Mais non, il n’y avait aucune méprise. Le borgne eut un petit mouvement des épaules qui voulait dire qu’il était absolument inutile de prévenir Aboulfedia et, comme pour lui aider à monter les trois marches du perron, il prit Almazan par le bras, en le lui serrant d’une pression longue et si familière que celui-ci faillit l’envoyer rouler au milieu du jardin d’un coup de poing.

Mais il se contint.

L’étrange serviteur venait de le pousser dans une grande pièce entourée de colonnes et il repartait déjà en courant dans le jardin, sans doute pour ouvrir à un nouveau venu, car des coups lointains avaient retenti au portail.

La pièce où Almazan venait d’entrer était mal éclairée par deux lampes qui ne jetaient qu’une lueur confuse.
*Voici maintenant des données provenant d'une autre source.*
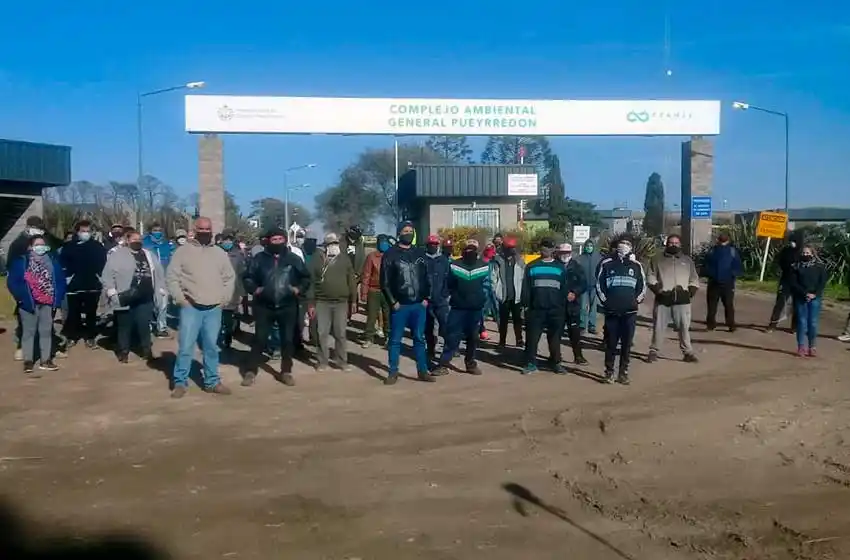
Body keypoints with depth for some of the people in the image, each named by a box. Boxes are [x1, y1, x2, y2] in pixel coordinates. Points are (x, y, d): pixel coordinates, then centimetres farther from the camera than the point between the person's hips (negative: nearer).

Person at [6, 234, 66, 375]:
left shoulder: (52, 261, 5)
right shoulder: (21, 261, -5)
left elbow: (60, 280, 8)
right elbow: (12, 282, -5)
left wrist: (58, 298, 1)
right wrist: (21, 297, -12)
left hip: (47, 303, 4)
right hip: (29, 303, -4)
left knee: (46, 331, 11)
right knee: (29, 332, 0)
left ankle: (45, 360, 21)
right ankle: (28, 363, 5)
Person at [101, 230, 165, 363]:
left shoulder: (150, 255, 14)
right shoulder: (117, 254, -2)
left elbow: (159, 272, 19)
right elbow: (108, 274, -7)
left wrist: (161, 289, 13)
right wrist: (111, 291, -12)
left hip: (145, 298, 3)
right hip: (125, 299, -3)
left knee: (144, 325, 4)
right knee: (125, 326, 7)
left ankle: (146, 350, 16)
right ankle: (123, 351, 19)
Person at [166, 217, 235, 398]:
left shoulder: (220, 253, 10)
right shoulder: (183, 251, -1)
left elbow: (229, 278, 15)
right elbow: (171, 276, -3)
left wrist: (224, 298, 5)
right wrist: (180, 298, -9)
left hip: (214, 309, 3)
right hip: (191, 308, -3)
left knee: (211, 347, 10)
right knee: (186, 346, -4)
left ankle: (212, 382, 19)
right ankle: (180, 382, 6)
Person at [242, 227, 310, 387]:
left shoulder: (294, 259, 3)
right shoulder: (259, 259, 0)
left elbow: (306, 278, 10)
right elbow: (248, 278, 5)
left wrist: (299, 289, -8)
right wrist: (255, 289, -13)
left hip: (288, 307, 1)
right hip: (264, 307, -1)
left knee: (288, 340, 7)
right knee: (259, 339, 1)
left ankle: (286, 372, 18)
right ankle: (251, 371, 11)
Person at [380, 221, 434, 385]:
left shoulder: (420, 253, 10)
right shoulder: (390, 254, -3)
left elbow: (427, 277, 12)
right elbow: (385, 281, -6)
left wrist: (426, 298, 3)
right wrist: (393, 302, -11)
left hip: (419, 304, 4)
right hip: (399, 305, -3)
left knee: (419, 338, 10)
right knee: (395, 339, 2)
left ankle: (422, 371, 16)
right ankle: (393, 373, 9)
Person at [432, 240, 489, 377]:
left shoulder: (484, 266, 3)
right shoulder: (455, 265, 0)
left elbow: (486, 286, 6)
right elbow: (449, 285, 8)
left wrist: (482, 301, 0)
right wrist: (454, 297, 8)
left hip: (475, 308, 2)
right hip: (458, 307, -2)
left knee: (472, 337, 11)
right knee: (452, 336, -6)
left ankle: (471, 364, 21)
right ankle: (444, 364, -4)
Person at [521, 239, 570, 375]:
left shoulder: (560, 267, 10)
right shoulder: (532, 266, 7)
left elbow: (564, 289, 8)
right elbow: (525, 288, 4)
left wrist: (563, 307, 1)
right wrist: (525, 305, -4)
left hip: (555, 309, 1)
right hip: (536, 308, -1)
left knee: (555, 338, 8)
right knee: (532, 337, 0)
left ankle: (556, 363, 18)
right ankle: (531, 363, 7)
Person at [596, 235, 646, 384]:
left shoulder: (636, 265, 8)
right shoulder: (607, 263, 2)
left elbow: (642, 286, 14)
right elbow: (599, 284, 6)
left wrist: (636, 301, 4)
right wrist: (605, 301, 0)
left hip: (630, 311, 2)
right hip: (612, 311, -1)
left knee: (627, 344, 4)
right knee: (611, 343, 2)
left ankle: (623, 373, 12)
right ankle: (609, 372, 12)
Il y eut un rire étouffé, un froissement d’étoffe et une forme enveloppée dans une grande cape marron laissa retomber une portière et disparut. Almazan n’eut que le temps de voir une main blanche et l’éclair d’une pierrerie rougeâtre.

Il était seul. Il regarda autour de lui. Les murs étaient recouverts de tentures précieuses en soie lamée qui étaient fanées et souillées. Les tapis avaient des trous. Un coussin éventré avait répandu ses plumes en cercle comme l’humeur blanchâtre d’une blessure. Dans un coin on avait oublié une cruche vide qui avait dû contenir du vin.